Auburn native to run for Congress in Washington’s 8th District

Hader joins a crowd seeking Reichert’s vacant seat

Reporter staff

Auburn native Dr. Shannon Hader, the former Director of the Division of Global HIV & TB at the United States Centers for Disease Control and Prevention (CDC), has formally announced her bid for Congress in Washington’s 8th Congressional district.

“Everything I’ve done and everything I’ve learned, from solving big public health problems, to making government programs truly work for local people, has been in preparation to go to work for my neighbors in the 8th,” Hader said Monday in a news release. “Right now, the kind of values I grew up with, and have spent my life working for, are being threatened. Science-based decision-making is under assault at NASA, at the EPA, and at the CDC, where I felt its effects directly. We need a representative in Washington who will stand up in defense of science, and I’m ready to do just that.”

Hader, a Democrat, said she has government and private-sector experience and a proven track record of managing budgets and solving complex problems in dire situations. She said the time is right for her to pursue the seat being vacated by Congressman Dave Reichert, R-Auburn, who announced last September that he would retire rather than seek re-election to the House in 2018.

Hader is among a crowd of 11 candidates running for the seat. The group includes Republican state Sen. Dino Rossi.

A fifth-generation native who grew up on her family’s farmland, Hader went to Stanford University, becoming the first in her family to graduate from a four-year university. She earned her medical degree from Columbia University and completed a residency in medicine and pediatrics at Duke University Medical Center and an infectious diseases fellowship at Emory University.

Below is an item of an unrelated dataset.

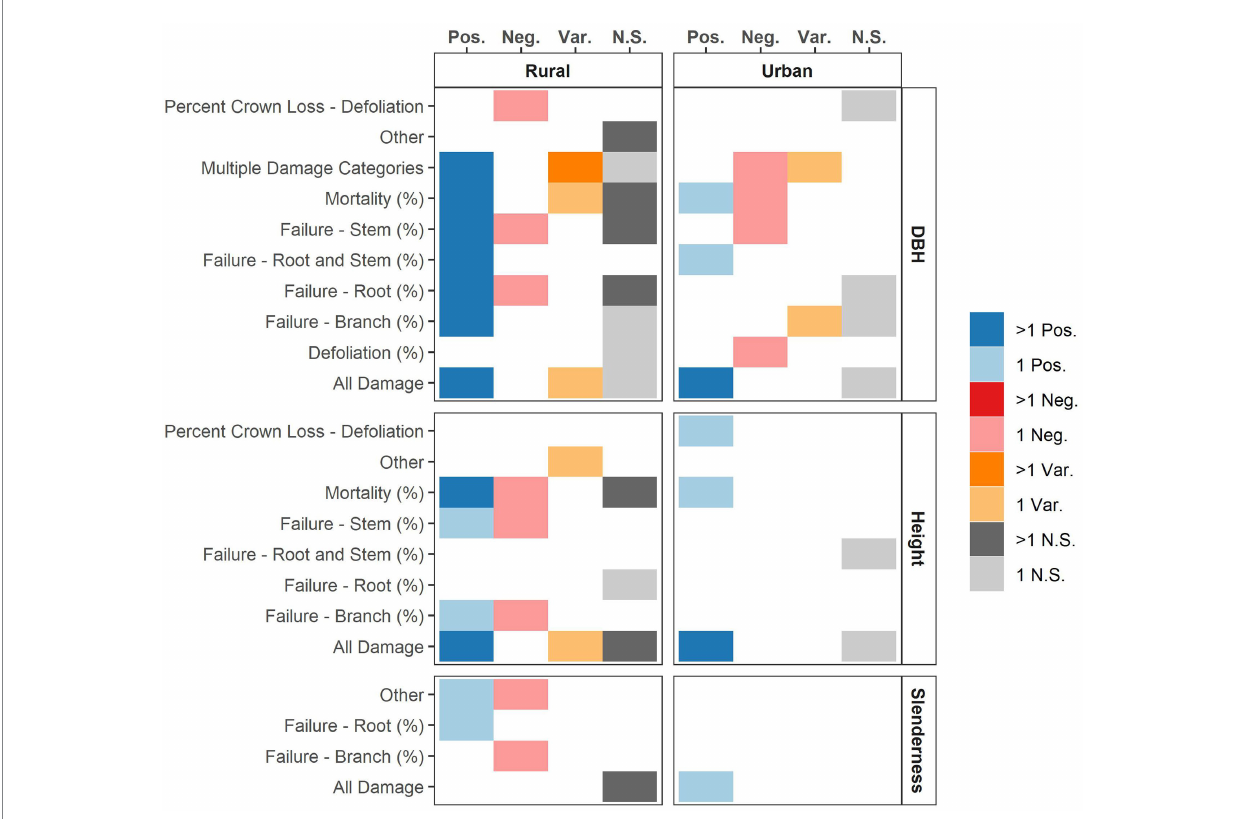
FIGURE 8 The number of studies that observed positive, negative, variable, or non-significant relationships between predicting factors and different types of tropical cyclone damage to trees. >1 indicates relationship type was observed in more than one study. S., significant difference among categories; Pos., positive relationship; Neg., negative relationship; Var., variable relationship (e.g., non-linear); N.S., no significant relationship; Cond., tree condition; Mgmt., management; TC, tropical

Hader later served in several key leadership roles internationally and nationally, including as a Commander in the Commissioned Corps of the U.S. Public Health Service and a senior scientific adviser to the U.S. President’s Emergency Plan for AIDS Relief. Most recently, Hader was the director of the Division of Global HIV & TB at the United States Centers for the CDC, where she led a team of nearly 2,000 people across 45 countries, responsible for an annual budget of about $2.4 billion – contributing to the nearly 2.2 million babies worldwide who have been born HIV-free under PEPFAR.

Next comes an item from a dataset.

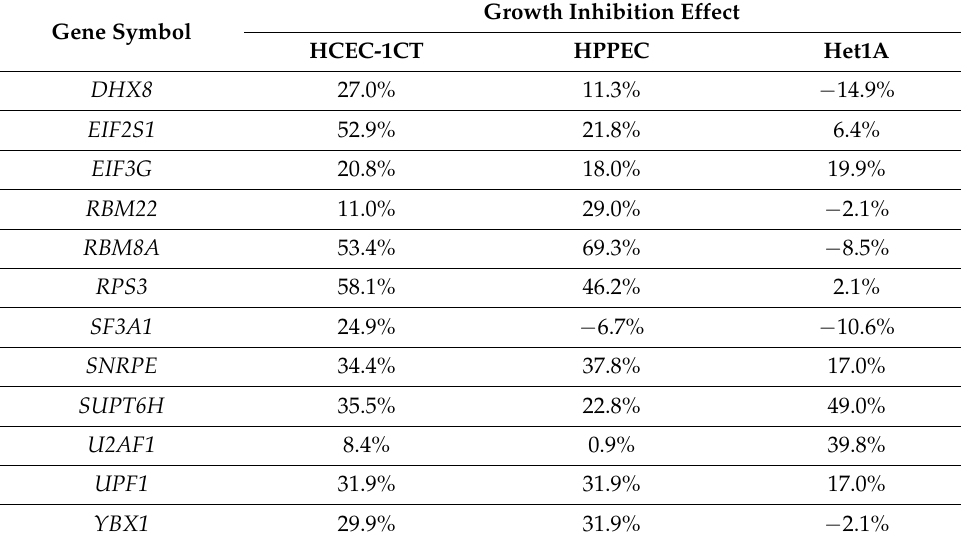
Table 3. The growth inhibition effect in non-cancerous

“I grew up learning from people who worked hard, took care of the people around them, and tried to make the world a better place,” Hader said. “My father was a Navy aircraft mechanic and a Boeing guy. My mother taught at community centers. It’s their influence that made me who I am. Now, I have the opportunity to put those values to work, ensuring that our government better serves the people of our district.

“I am ready to drive real change that matters for the people in Washington’s 8th Congressional district.”